There’s two overall strengths in the book’s essay approach. First, as the book’s three co-editors observe in their introduction, “some readers will perhaps be provoked by the absence of certain voices and opinions” – which means the more shrill voices on either side of the issue (i.e. Greenpeace’s demand for a ban on all Arctic oil drilling) are skipped in favor of more realistic debate.
Second, the variety of authors – and even multiple essays by a single author – ensures a level of readability for all mindsets. Helgesen, for instance, contributes with the philosophical theory/science chapter (and revisits the theme again when ponding the church’s role), pens a first-person fable about “an arctic dove of peace” struggling to keep from starving, and provides an analysis of commercial activity in the Arctic where (get ready to pounce again skeptics) he essentially says coal mining in Svalbard isn’t that bad while calling for other areas and industries to limit their activities.
The weakness in the essay approach is predictable: much of what’s presented is repetitive. Various authors cover virtually every aspect of climate change as it relates to Svalbard, branching out into subjects like fossil erosion and the seed vault. But they almost by rote have to preface and support their presentations with oft-stated assertions (i.e. climate change is happening faster in the Arctic than anywhere else, to cite a simple and obvious example).
Most of the authors agree there aren’t easy ethical resolutions to the problems they present and, while acknowledging persuading doubters is difficult, continue to make the case action is necessary to shape prevailing opinions over the long-term, much like slavery.
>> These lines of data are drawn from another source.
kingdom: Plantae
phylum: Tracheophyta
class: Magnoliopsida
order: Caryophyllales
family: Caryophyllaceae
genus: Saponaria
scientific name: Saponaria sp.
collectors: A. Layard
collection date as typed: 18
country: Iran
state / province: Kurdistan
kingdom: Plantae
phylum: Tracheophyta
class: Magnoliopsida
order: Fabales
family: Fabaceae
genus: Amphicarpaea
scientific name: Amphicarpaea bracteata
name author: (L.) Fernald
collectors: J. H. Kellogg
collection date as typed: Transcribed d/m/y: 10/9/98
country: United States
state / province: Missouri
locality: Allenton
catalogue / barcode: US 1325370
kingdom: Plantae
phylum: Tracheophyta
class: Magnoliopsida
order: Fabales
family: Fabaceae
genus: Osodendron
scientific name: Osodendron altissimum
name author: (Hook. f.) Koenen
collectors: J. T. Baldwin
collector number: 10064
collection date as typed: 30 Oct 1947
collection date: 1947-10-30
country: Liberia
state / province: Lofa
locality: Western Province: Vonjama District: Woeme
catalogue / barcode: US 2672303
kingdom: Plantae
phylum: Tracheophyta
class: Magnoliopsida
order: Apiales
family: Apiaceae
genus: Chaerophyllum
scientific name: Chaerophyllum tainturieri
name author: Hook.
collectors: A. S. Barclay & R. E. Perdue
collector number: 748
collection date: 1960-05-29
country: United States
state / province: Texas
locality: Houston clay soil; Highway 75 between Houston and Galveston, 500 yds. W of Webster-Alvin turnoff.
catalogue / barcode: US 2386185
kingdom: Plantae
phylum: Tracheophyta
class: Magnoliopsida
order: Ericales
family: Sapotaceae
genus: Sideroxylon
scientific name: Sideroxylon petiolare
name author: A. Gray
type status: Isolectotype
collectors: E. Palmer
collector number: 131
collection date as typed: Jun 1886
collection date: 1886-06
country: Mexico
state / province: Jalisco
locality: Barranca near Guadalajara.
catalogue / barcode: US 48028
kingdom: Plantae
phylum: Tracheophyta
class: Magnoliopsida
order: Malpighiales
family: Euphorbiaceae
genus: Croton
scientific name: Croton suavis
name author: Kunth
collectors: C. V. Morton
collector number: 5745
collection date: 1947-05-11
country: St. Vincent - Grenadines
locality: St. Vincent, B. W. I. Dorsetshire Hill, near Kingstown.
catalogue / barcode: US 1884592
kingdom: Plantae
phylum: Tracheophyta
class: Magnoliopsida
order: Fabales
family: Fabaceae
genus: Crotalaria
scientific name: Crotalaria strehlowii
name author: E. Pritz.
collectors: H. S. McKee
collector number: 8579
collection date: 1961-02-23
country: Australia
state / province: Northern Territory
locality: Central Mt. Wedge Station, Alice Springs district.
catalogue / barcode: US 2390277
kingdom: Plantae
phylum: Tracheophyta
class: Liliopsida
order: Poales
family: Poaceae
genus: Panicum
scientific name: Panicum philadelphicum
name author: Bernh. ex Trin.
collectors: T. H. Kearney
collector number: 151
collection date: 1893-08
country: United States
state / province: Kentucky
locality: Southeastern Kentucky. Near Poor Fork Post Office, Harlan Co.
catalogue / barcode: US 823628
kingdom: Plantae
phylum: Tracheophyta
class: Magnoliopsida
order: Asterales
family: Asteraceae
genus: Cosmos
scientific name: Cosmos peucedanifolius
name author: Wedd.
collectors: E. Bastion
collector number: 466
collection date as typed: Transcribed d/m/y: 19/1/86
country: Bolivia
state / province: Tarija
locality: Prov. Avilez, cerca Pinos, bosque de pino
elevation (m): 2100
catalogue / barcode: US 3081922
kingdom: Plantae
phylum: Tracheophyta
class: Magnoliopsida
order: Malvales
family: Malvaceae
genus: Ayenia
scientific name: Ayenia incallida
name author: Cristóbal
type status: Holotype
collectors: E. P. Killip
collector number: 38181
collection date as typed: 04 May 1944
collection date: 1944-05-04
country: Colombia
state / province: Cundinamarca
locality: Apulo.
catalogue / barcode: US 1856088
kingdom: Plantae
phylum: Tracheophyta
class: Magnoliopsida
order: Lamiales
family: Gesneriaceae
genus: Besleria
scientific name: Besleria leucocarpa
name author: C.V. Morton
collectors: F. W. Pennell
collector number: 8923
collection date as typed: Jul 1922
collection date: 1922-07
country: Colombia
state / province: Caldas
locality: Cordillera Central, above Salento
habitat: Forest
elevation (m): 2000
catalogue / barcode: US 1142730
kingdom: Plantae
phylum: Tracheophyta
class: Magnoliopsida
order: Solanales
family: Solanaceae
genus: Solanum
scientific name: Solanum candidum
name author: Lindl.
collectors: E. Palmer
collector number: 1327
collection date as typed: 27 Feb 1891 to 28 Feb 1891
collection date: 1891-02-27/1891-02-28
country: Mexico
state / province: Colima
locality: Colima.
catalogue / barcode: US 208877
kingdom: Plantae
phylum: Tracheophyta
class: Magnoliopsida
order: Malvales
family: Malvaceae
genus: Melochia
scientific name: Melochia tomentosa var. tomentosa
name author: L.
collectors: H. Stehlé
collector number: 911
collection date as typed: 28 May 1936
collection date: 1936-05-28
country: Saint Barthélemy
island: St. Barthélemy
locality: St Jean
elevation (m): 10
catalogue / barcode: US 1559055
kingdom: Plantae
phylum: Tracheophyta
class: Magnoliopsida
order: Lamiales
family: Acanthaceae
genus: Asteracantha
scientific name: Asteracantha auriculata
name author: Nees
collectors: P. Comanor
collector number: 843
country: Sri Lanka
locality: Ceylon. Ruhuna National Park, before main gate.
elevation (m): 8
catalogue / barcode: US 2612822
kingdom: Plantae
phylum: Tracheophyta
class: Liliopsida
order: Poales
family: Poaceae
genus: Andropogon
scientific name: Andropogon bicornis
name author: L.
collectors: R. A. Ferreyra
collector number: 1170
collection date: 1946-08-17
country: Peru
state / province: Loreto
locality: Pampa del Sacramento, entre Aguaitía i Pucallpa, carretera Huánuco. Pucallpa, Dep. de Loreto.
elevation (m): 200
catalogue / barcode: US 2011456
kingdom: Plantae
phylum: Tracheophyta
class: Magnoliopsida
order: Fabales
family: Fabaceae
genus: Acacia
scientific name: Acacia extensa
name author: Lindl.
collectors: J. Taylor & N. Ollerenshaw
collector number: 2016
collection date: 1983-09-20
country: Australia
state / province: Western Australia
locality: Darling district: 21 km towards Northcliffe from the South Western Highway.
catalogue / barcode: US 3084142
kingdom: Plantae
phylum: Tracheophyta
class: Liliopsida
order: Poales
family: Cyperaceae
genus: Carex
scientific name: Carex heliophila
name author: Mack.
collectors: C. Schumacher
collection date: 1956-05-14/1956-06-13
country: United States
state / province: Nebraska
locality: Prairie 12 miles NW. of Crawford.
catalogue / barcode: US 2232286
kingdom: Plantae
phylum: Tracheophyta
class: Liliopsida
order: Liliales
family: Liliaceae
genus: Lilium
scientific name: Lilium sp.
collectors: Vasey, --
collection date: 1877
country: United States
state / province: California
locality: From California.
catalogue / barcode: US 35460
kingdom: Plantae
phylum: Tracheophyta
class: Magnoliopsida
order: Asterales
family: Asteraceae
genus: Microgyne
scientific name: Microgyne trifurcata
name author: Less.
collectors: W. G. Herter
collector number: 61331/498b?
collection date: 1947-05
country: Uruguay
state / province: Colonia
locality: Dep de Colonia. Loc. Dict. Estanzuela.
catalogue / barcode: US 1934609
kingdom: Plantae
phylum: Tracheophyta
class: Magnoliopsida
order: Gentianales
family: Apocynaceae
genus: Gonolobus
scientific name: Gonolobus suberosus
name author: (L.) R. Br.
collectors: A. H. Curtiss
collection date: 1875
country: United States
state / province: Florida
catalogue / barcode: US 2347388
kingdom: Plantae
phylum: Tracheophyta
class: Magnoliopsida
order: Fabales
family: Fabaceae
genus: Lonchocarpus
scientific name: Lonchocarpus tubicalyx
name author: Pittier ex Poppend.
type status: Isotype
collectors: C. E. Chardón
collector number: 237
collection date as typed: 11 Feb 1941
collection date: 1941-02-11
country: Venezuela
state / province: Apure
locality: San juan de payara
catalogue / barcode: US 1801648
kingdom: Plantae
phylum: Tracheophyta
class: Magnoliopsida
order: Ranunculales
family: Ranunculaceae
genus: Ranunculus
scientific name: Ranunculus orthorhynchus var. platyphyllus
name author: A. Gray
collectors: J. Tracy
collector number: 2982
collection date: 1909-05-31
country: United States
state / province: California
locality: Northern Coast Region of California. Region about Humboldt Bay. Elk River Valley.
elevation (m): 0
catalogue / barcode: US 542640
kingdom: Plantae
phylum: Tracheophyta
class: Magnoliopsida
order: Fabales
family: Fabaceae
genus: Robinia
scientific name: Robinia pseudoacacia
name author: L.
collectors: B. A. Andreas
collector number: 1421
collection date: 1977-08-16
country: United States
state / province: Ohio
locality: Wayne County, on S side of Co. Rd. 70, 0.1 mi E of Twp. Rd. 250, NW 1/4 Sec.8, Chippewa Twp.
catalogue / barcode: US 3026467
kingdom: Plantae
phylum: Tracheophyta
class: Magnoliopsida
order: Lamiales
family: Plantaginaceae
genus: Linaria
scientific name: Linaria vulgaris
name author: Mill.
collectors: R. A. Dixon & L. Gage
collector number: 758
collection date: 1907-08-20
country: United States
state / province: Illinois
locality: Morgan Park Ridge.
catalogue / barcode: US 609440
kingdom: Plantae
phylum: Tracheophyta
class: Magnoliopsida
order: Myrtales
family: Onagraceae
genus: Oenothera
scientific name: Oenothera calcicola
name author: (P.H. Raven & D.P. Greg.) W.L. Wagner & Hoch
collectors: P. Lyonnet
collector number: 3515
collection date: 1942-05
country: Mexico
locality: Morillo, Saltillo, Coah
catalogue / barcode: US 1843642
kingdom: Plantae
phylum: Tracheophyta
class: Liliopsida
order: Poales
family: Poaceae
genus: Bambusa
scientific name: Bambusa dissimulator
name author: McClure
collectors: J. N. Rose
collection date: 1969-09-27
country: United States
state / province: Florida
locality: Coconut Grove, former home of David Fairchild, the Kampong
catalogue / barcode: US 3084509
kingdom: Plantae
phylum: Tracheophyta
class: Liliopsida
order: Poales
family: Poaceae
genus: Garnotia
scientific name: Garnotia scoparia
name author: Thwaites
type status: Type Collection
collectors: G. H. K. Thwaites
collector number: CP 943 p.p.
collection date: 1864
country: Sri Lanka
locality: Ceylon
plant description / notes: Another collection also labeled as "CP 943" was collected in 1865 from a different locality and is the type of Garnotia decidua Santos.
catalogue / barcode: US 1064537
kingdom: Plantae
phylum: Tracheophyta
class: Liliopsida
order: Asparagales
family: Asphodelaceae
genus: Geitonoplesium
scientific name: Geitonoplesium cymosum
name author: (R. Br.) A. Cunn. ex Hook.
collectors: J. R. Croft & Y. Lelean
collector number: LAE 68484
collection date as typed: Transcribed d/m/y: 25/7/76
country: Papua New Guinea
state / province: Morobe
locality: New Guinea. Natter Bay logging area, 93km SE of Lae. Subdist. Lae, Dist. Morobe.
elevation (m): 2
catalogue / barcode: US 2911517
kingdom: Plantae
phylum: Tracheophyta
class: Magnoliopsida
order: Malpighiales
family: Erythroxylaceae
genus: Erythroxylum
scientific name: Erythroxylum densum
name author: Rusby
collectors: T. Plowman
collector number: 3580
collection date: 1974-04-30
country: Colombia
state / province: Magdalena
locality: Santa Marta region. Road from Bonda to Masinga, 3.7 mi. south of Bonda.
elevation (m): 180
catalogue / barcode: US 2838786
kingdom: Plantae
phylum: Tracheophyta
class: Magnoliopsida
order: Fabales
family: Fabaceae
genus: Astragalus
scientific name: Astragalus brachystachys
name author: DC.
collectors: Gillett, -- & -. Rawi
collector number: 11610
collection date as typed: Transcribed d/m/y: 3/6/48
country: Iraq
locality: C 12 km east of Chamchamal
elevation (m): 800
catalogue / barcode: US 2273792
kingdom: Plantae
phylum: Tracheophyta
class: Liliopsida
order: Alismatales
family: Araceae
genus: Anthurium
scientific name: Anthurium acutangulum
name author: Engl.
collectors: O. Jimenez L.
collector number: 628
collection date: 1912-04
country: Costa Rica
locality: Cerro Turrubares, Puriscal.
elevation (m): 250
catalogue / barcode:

One problem with that approach is, according to their own arguments, humanity can’t wait decades to act to prevent horrific consequences. A non-overbearing approach also means, as Holmén writes in the penultimate paragraph, “taking responsibility for the future is not done by pointing fingers at individuals, sectors or politicians. Climate change is a problem that requires the full commitment of elected and positive civilizations where all sectors, private and public, are devoted towards creating new alternatives and solutions.” And that, some climate activists will doubtless argue, is an ethically debatable conclusion in itself.